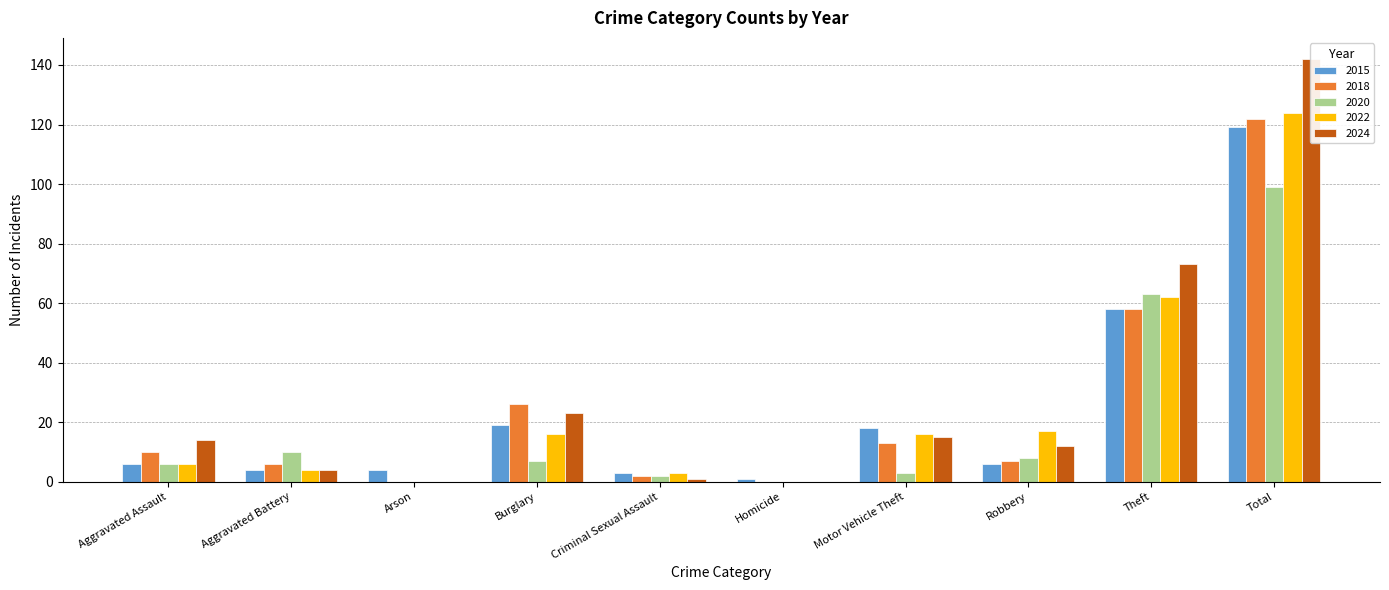

Between Theft and Burglary, which is larger?

Theft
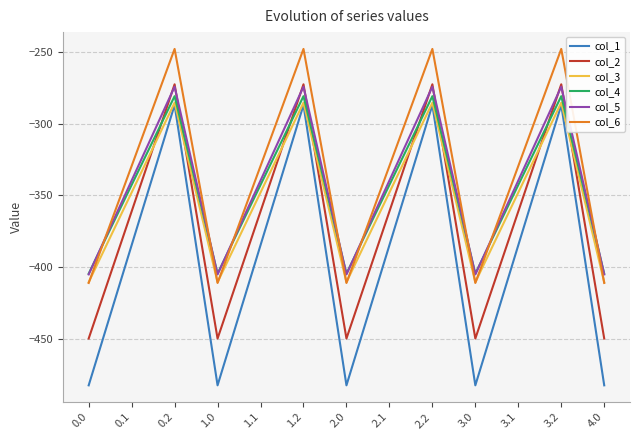

Which series has the widest spread of values?

col_1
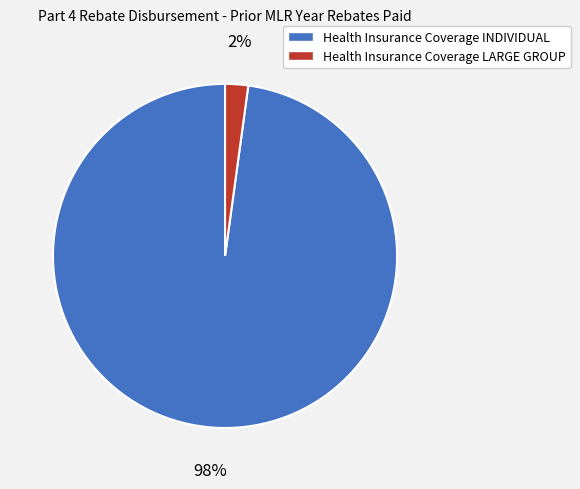

Does Health Insurance Coverage LARGE GROUP account for over 50% of the chart?

No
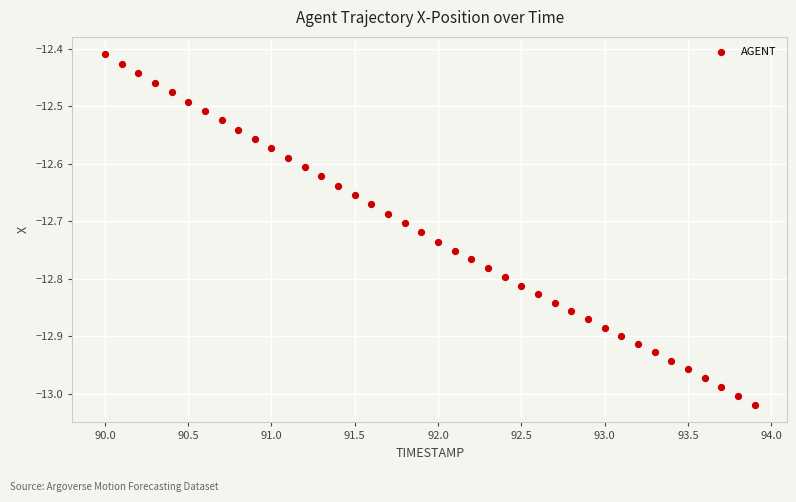

What is the range of X values (max minus min)?

3.9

**EXERCISE DIRECTIONS**
Extract every line of text from all the rows above and reproduce each one word for word, leaving the pictures out of your answer.

**SOLUTION FOR THIS EXERCISE**
Between Theft and Burglary, which is larger?

Theft

Which series has the widest spread of values?

col_1

Does Health Insurance Coverage LARGE GROUP account for over 50% of the chart?

No

What is the range of X values (max minus min)?

3.9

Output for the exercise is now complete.